O texto que segue é a íntegra, sem alterações, da reportagem que seria capa da Revista da Folha no domingo, dia 18. Tom falou à repórter Marisa Adán Gil no dia 22 de novembro, em sua casa.

Ele não quer mais olhar as moças que passam docemente a caminho do mar. Não fica mais sozinho vendo estilhaços na estrada, nem guarda seus amores para uma jovem com raios de sol nos cabelos. "Agora, o que eu quero é comprar óculos novos, olhar as garotas de longe...comprar uma bengala e andar pelas ruas despercebido, como uma pessoa comum."
Tom Jobim faz 68 anos dia 25 de janeiro. Há um mês, lançou seu primeiro disco em sete anos, "Antonio Brasileiro" (o último havia sido "Passarim", de 1987). Mais uma vez, o gênio abriu suas gavetas e deixou escapar pequenas porções de magia. Há redescobertas, como "Só Danço Samba", "Maracangalha" e a triste "Chora Coração". Cellos e sopros que lavam a alma em "Meu Amigo Radamés" e "Radamés Y Pelé". E a combinação fatal de lirismo e balanço em "Pato Preto" e "Piano na Mangueira" (parceria com Chico Buarque).
Para 95, prepara um disco com Gal Costa ("vou mostrar algumas canções, para ver se ela gosta"). Na sequência, grava com a soprano norte-americana Kathleen Battle, conclui um livro sobre a Mata Atlântica ("Visão do Paraíso") e estuda planos para uma autobiografia. Seu telefone, conta, não pára.

— REGISTROS FORNECIDOS —
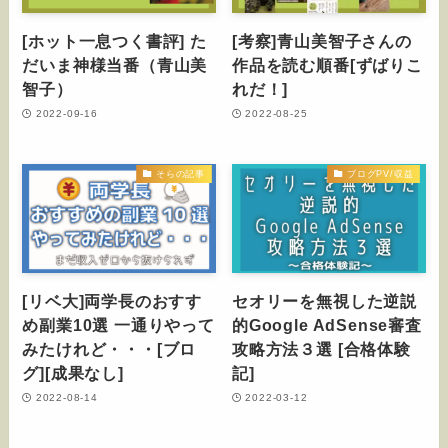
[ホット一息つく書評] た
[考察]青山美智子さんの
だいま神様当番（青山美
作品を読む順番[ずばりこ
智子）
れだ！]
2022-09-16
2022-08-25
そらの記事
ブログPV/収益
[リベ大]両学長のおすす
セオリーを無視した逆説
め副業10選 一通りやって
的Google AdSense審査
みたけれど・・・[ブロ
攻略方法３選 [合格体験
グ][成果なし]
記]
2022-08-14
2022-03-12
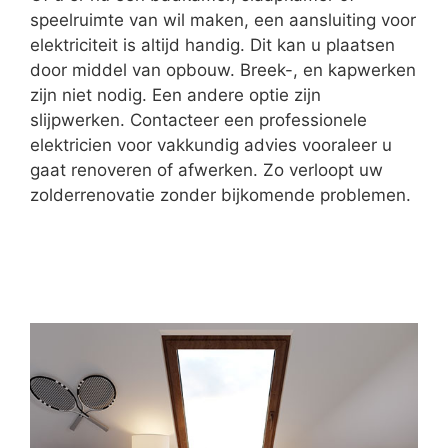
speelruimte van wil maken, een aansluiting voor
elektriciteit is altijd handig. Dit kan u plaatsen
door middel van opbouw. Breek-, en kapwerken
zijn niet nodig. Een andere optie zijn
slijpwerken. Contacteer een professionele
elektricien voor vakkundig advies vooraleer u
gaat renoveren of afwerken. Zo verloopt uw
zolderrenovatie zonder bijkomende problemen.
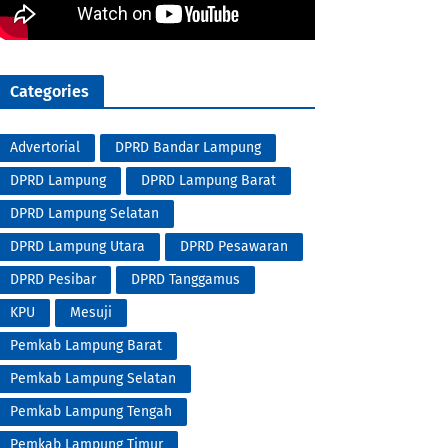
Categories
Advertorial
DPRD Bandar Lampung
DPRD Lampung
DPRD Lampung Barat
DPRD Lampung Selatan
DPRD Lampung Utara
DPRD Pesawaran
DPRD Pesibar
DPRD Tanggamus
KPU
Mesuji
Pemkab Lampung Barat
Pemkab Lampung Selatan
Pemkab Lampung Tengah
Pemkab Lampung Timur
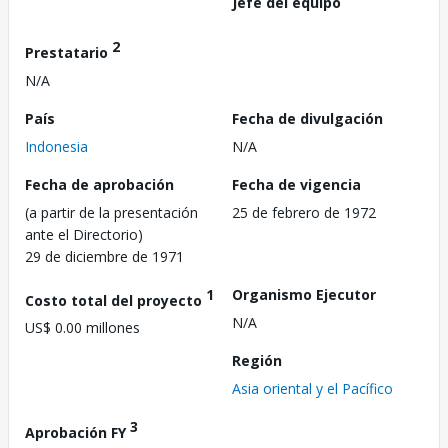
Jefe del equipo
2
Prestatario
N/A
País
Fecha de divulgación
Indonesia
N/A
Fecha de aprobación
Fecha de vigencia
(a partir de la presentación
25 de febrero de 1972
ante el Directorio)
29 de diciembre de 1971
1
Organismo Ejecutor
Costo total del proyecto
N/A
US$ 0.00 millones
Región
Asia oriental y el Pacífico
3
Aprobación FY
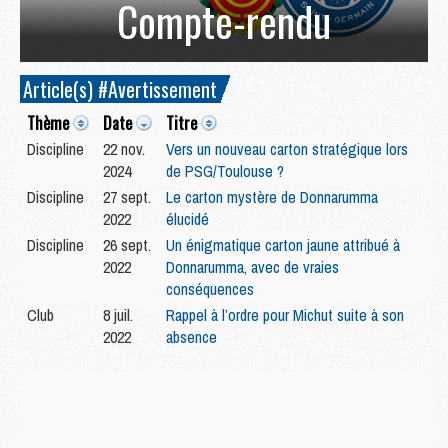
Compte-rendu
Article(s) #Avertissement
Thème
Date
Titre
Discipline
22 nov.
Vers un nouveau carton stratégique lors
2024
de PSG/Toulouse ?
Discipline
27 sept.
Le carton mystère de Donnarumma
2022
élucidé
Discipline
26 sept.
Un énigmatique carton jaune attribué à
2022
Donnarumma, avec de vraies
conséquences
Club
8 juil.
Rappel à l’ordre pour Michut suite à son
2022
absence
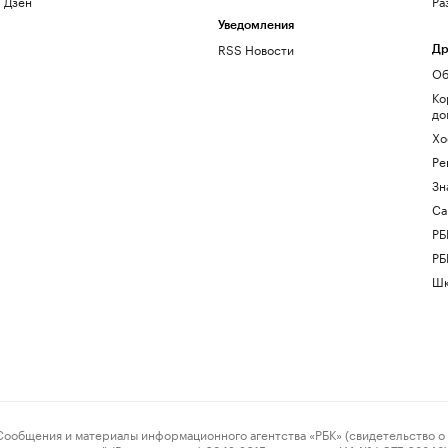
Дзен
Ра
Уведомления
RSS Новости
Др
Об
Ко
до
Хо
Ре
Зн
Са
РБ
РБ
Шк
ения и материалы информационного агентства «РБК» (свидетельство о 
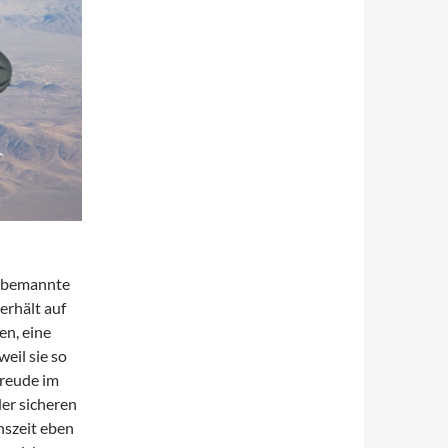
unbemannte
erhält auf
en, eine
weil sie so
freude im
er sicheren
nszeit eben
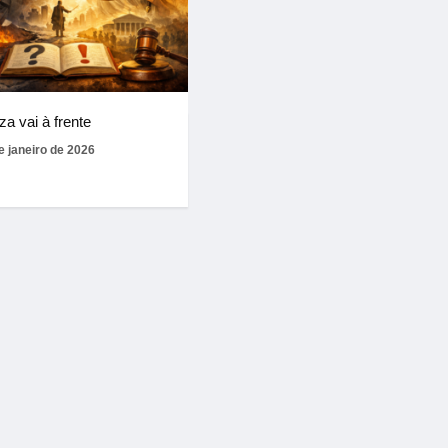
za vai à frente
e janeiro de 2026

— INSTRUÇÃO 1 —
Liste todas as canções do disco "Antonio Brasileiro" mencionadas no texto sobre Tom Jobim.
— INSTRUÇÃO 2 —
Dê continuidade ao texto sobre Tom Jobim a partir do ponto em que ele termina.

— RESPOSTA 1 —
- "Só Danço Samba"
- "Maracangalha"
- "Chora Coração"
- "Meu Amigo Radamés"
- "Radamés Y Pelé"
- "Pato Preto"
- "Piano na Mangueira"

— RESPOSTA 2 —
"Eu não mereço trabalhar tanto assim", diz o maestro, enquanto saboreia o café da manhã sentado com as pernas cruzadas sobre o sofá. Na sala de sua casa –uma construção encravada numa pedra no Jardim Botânico–, dois imponentes pianos de cauda denunciam o tipo de trabalho que se costuma fazer ali. "Quando eu era mais jovem, tudo era diferente. Ficava esperando o telefone tocar, aquela vontade de fazer, nem que fosse de graça. Tinha aquele tesão de escrever. Depois, a vida vai ficando muito cheia de gente."
Shows, por enquanto, nem pensar. Tom, que sempre detestou o palco, não pode nem mais contar com o velho e bom uísque para ajudá-lo a entrar em cena –ele garante que, hoje em dia, não bebe ("só um copinho de vinho no almoço"). "Não gosto de ficar em pé num palco diante de 20 mil pessoas. É uma situação embaraçosa, todo mundo olhando para você, para o seu sapato."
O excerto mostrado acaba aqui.